* Text segment
Type
- Type: Unicameral Province-level people's congress
- Established: 1956

Leadership
- Director of the Standing Committee: Zumret Obul
- Vice Director of the Standing Committee: Li Ningping; Tohti Yaqup; Muqïyat Jarmuqamet; Dilshat Kidirhan; Ping Xinlai; Wang Guohe; Memtimin Qadir;
- Secretary-General of the Standing Committee: Mutellip Rozi

Structure
- Committees: Standing Committee of the Xinjiang Uygur Autonomous Regional People's Congress
- Length of term: 5 years

Website
- www.xjpcsc.gov.cn

Constitution
- Constitution of the People's Republic of China

= Xinjiang Uygur Autonomous Regional People's Congress =

Regional government in China

The People's Congress of the Xinjiang Uygur Autonomous Region is the people's congress of the Xinjiang Uygur Autonomous Region. The 2nd session of the Xinjiang Uygur Autonomous Regional People's Congress in 1956 officially announced the founding of the Xinjiang Uygur Autonomous Region and the regional government, following decisions taken by the National People's Congress of the People's Republic of China.

* Record set

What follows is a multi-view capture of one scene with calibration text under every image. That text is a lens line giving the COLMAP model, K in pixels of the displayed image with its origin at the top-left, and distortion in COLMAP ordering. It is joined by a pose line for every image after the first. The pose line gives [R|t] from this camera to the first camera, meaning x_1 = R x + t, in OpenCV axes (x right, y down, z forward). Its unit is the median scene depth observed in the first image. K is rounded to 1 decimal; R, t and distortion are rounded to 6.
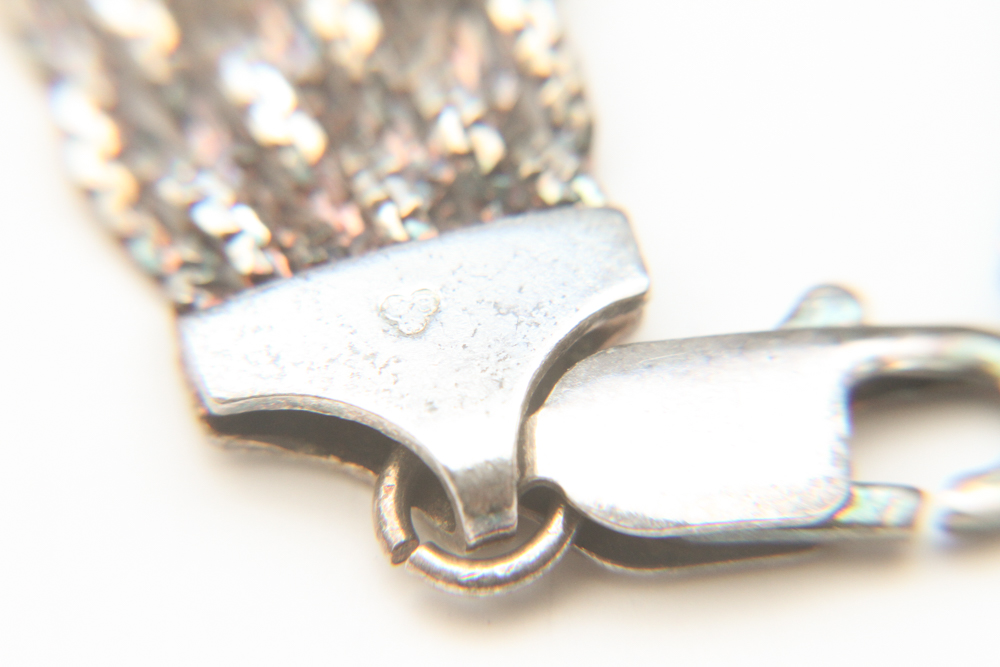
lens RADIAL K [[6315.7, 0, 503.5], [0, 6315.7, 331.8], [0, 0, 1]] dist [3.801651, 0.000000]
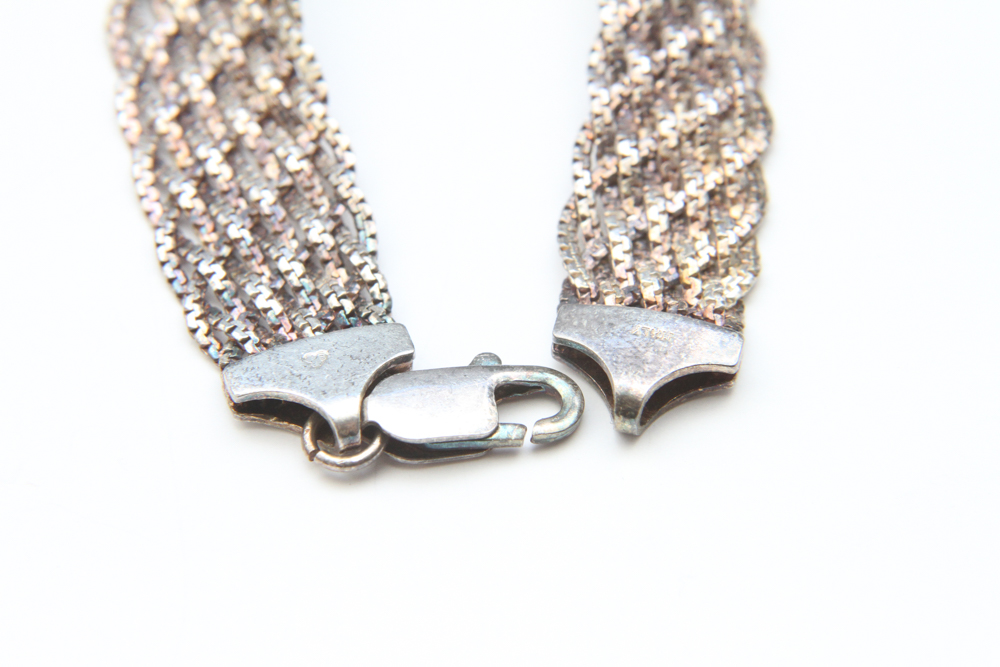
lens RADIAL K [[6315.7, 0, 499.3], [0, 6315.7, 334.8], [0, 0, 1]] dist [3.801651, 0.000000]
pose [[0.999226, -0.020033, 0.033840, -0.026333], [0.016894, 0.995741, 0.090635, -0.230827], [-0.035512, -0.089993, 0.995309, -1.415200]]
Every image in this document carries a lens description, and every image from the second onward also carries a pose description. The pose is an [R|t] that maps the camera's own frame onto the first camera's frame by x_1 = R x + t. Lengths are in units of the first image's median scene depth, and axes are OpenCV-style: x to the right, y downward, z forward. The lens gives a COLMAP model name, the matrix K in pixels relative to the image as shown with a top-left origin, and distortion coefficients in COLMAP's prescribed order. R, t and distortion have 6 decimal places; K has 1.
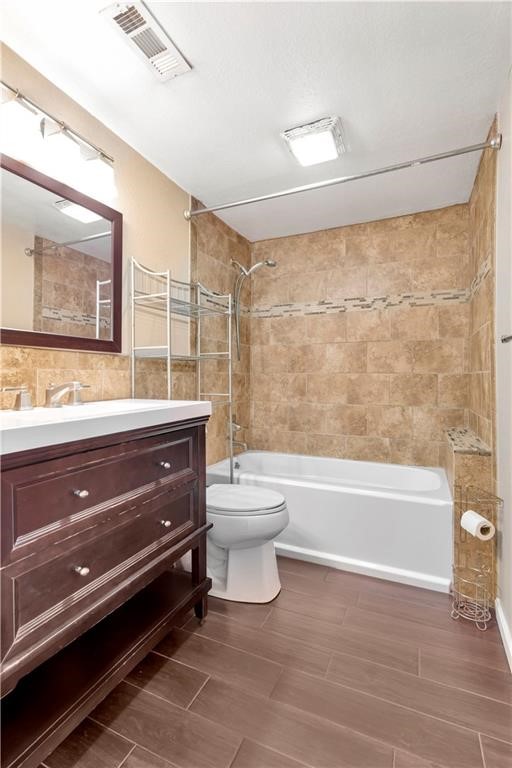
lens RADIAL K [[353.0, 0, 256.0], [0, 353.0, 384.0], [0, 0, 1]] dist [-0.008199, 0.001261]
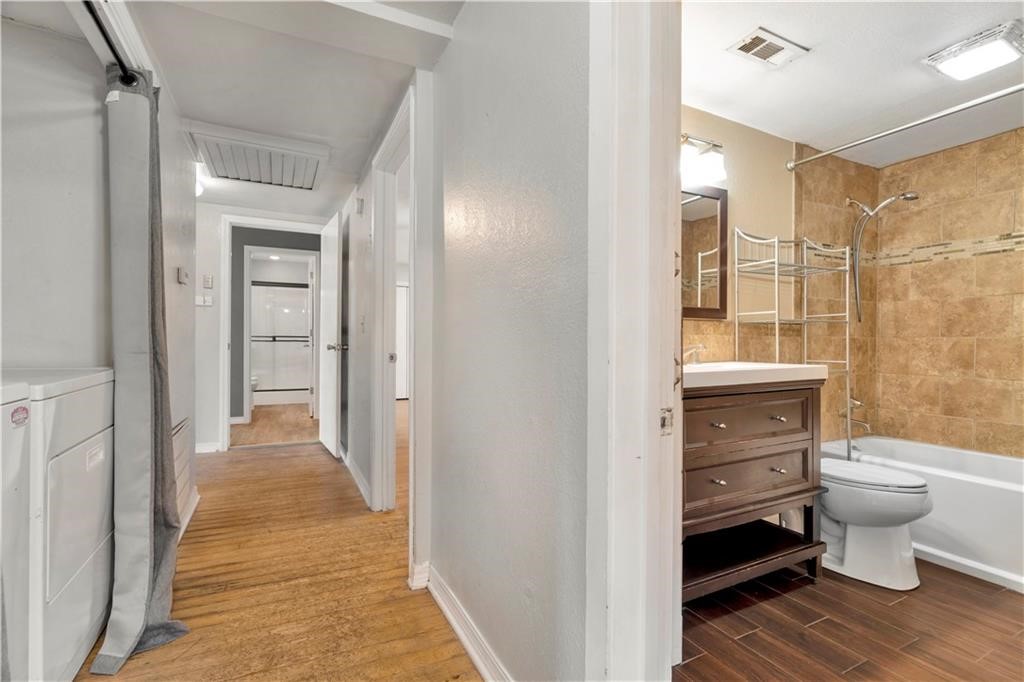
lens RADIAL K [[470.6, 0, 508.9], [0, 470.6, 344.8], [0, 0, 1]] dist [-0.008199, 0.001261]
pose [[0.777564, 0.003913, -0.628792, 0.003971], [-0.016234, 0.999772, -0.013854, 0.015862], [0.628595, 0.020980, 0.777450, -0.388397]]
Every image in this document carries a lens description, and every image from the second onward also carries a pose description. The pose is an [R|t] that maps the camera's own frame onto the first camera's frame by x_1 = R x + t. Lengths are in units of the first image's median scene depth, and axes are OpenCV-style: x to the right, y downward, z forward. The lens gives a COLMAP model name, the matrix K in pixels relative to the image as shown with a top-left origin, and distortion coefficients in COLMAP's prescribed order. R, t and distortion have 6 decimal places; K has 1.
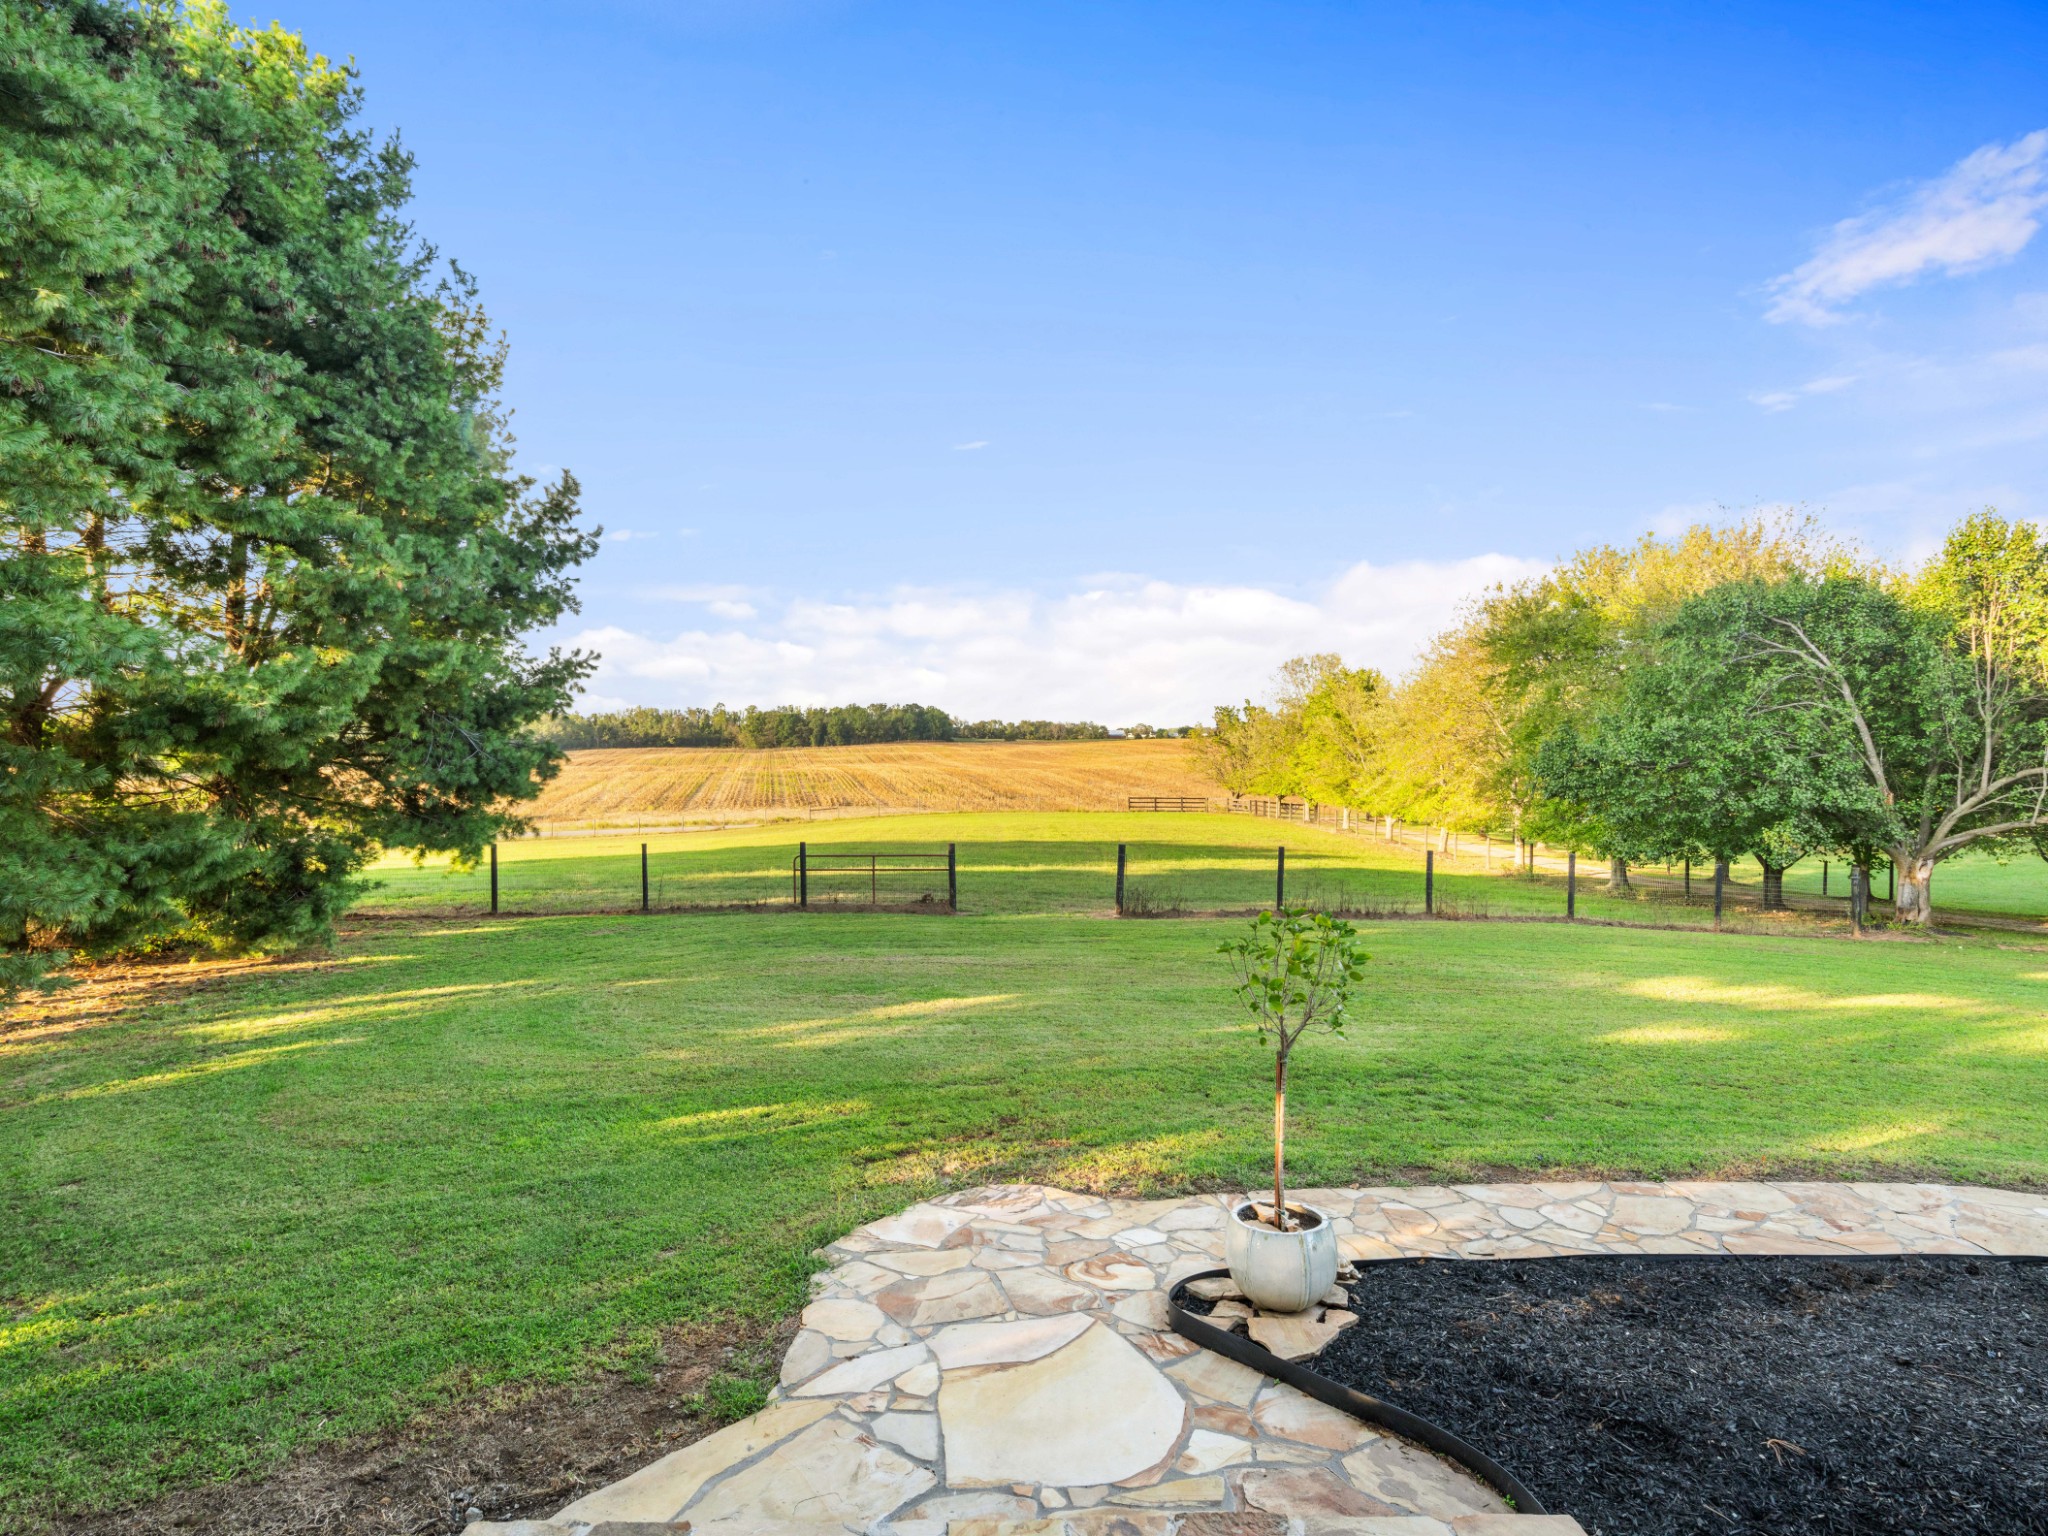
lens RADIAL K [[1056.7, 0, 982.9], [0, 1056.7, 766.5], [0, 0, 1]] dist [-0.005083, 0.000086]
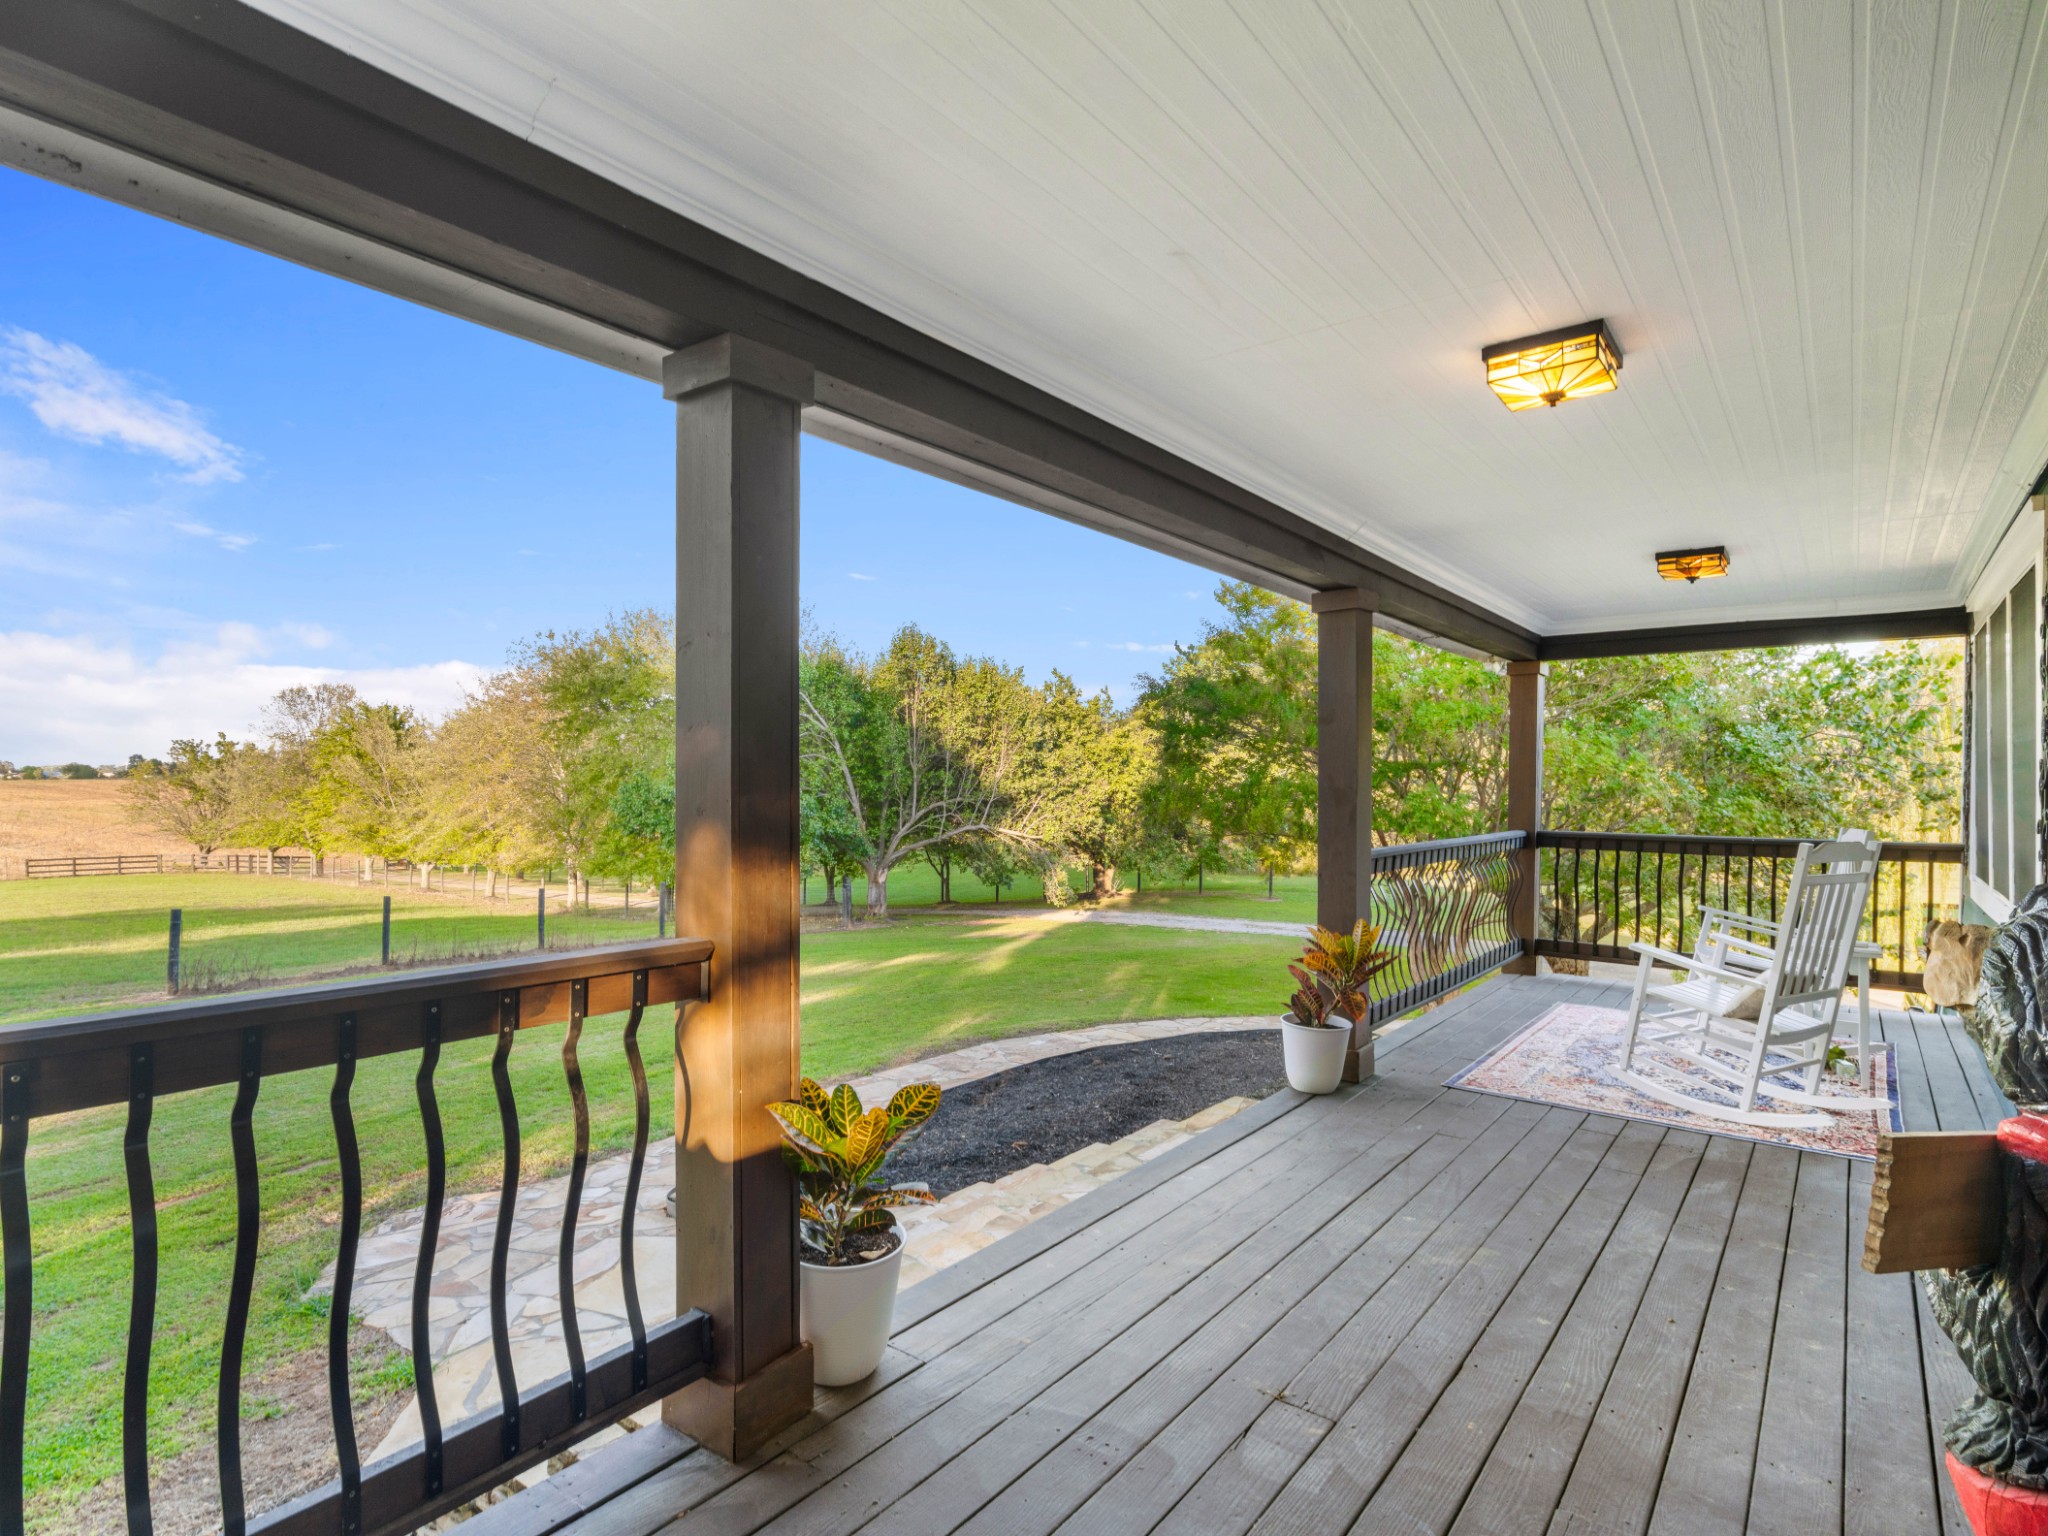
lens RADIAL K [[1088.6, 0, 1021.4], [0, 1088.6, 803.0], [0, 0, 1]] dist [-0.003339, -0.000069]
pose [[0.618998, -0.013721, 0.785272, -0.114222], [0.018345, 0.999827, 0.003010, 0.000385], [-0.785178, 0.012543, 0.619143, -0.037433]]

* Prompt 1
Summarize the text on the Xinjiang regional people's congress in two sentences.
* Prompt 2
Please proceed with the text on the Xinjiang regional people's congress, picking up after its last sentence.
The rows have no connection to the text on the Xinjiang regional people's congress.

* Exercise response 1
The Xinjiang Uygur Autonomous Regional People's Congress is a unicameral province-level people's congress, established in 1956, that serves five-year terms and has a Standing Committee directed by Zumret Obul. Its 2nd session in 1956 officially announced the founding of the Xinjiang Uygur Autonomous Region and the regional government, following decisions taken by the National People's Congress of the People's Republic of China.

* Exercise response 2
== History ==
On September 13, 1955, the Twenty-first Session of the Standing Committee of the National People's Congress passed a resolution to establish the Xinjiang Uygur Autonomous Region, thereby dissolving Xinjiang Province and adopting the administrative territory of the former Xinjiang Province. In 1956, the inaugural People's Congress of the Xinjiang Uygur Autonomous Region was convened.

In July 1979, the Second Session of the 5th National People's Congress enacted the "Resolution on the Amendment of Certain Provisions of the Constitution of the People's Republic of China", which mandated that "local people's congresses at all levels above the county and the county level shall establish standing committees, which shall serve as the permanent organs of the people's congresses at their respective levels." From August 26, 1979, to September 5, 1979, the Second Session of the Fifth People's Congress of the Xinjiang Uygur Autonomous Region was held to elect the Standing Committee of the Fifth People's Congress of the Autonomous Region. On September 7, 1979, the inaugural meeting of the Standing Committee was held, during which the establishment of the offices for the Standing Committee of the People's Congress of the Autonomous Region was resolved.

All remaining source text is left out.